The study authors noted most previous approaches to C. diff infection risk were limited in usefulness since they were not hospital-specific and were developed as “one-size-fits-all” models that only included a few risk factors.
Therefore, to predict a patient’s C. diff risk throughout the course of their hospital stay, the researchers took a “big data” approach that analyzed the entire EHR. This method allows for institution-specific models that could be tailored to different patient populations, different EHR systems and factors specific to each facility.
“When data are simply pooled into a one-size-fits-all model, institutional differences in patient populations, hospital layouts, testing and treatment protocols, or even in the way staff interact with the EHR can lead to differences in the underlying data distributions and ultimately to poor performance of such a model,” said co-senior study author Jenna Wiens, PhD. “To mitigate these issues, we take a hospital-specific approach, training a model tailored to each institution.”
With this machine learning-based model, the researchers looked at de-identified data, which included individual patient demographics and medical history, details on admissions and daily hospitalization, and the likelihood of C. diff exposure. The data was gathered from the EHRs of roughly 257,000 patients admitted to either MGH or to Michigan Medicine over two-year and six-year periods, respectively.
The models proved to be highly successful at predicting patients who would ultimately be diagnosed with C. diff. In half of these infected patients, accurate predictions could have been made at least five days before collecting diagnostic samples, which would allow hospitals to focus on antimicrobial interventions on the highest-risk patients.

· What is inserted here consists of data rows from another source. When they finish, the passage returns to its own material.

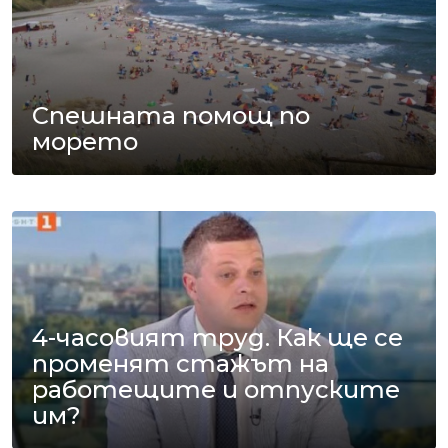
Спешната помощ по
морето
4-часовият труд. Как ще се
променят стажът на
работещите и отпуските
им?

The study’s risk prediction score could guide early screening for C. diff if validated in subsequent studies. For patients who receive an earlier diagnosis, treatment initiation could curb illness severity, and patients with confirmed C. diff could be isolated to prevent transmission to other patients.
The algorithm code is freely available here for hospital leaders to review and adapt for their institutions. However, Dr. Shenoy notes facilities looking to apply similar algorithms to their own institutions must assemble the appropriate local subject-matter experts and validate the performance of the models in their institutions.